Counter-transport of amino acids by SLC7A9 in the renal proximal tubule cell is revealed by the analysis of urinary metabolite ratios. The upper part (A) contains a schematic representation of SLC7A9 function in the proximal tubule, reabsorbing dibasic urinary amino acids such as lysine in exchange for intracellular neutral amino acids. Individuals homozygous for the minor C allele at the index SNP rs12460876 show higher lysine/neutral amino acid (AA⁰) ratios in the urine, indicating less efficient lysine reuptake at the brush border. Listed amino acids are restricted to the ones measured in this study.
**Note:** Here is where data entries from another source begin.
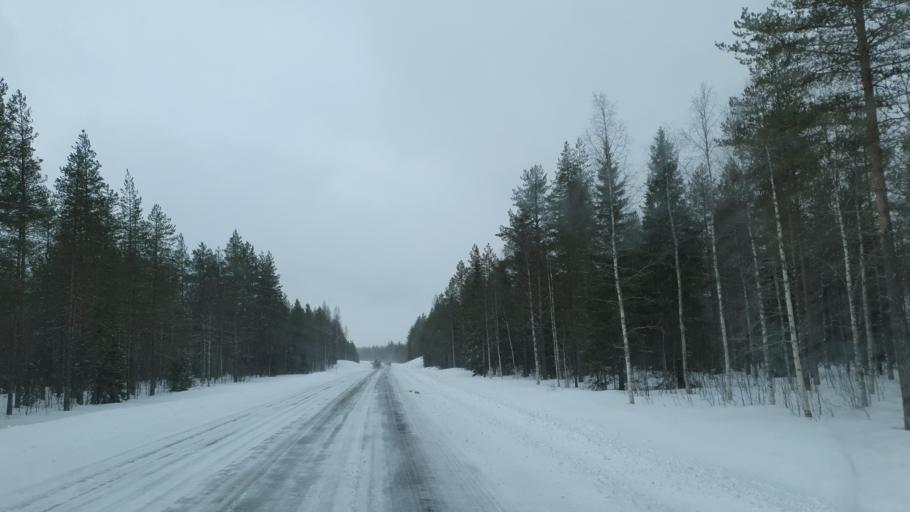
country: FI
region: Lapland
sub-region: Rovaniemi
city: Ranua
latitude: 66.0333
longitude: 26.3328
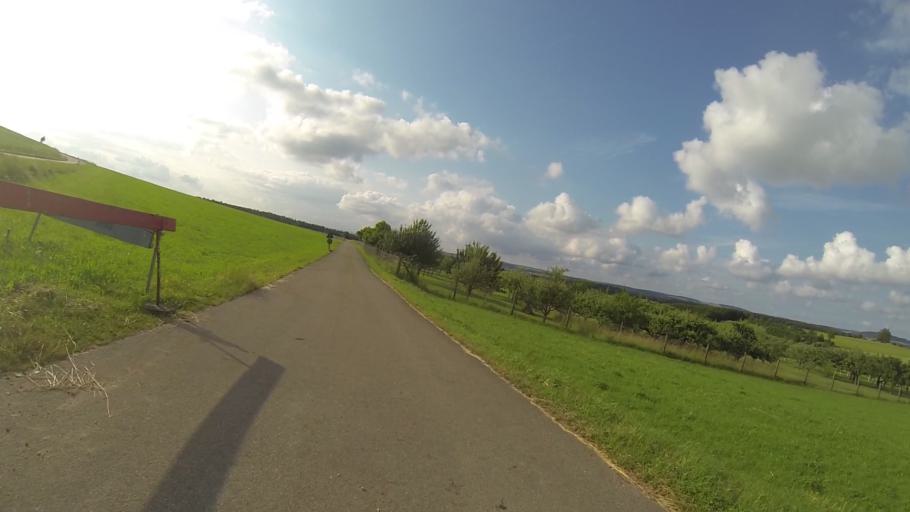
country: DE
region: Baden-Wuerttemberg
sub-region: Regierungsbezirk Stuttgart
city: Neresheim
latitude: 48.7319
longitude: 10.2884
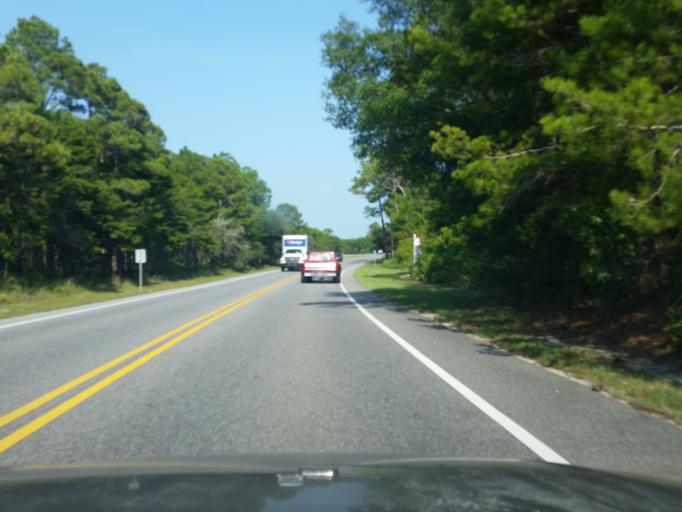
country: US
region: Alabama
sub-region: Baldwin County
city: Gulf Shores
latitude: 30.2528
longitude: -87.7497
The lower panel (B) represents a heatmap of the strength of the association between genotype at intronic rs12460876 (scaled chi square statistics) and the evaluated pairwise metabolite ratios in urine. It highlights the AA⁰ counter-transported against lysine in vivo. For comparison, lysine by itself has a scaled chi square statistic of 0.39, indicated by light orange color. ala, alanine; asn, asparagine; asp, aspartate; gln, glutamine; glu, glutamate; gly, glycine; his, histidine; ile, isoleucine; lys, lysine; orn, ornithine; phe, phenylalanine; pro, proline; ser, serine; thr, threonine; trp, tryptophan; tyr, tyrosine; val, valine.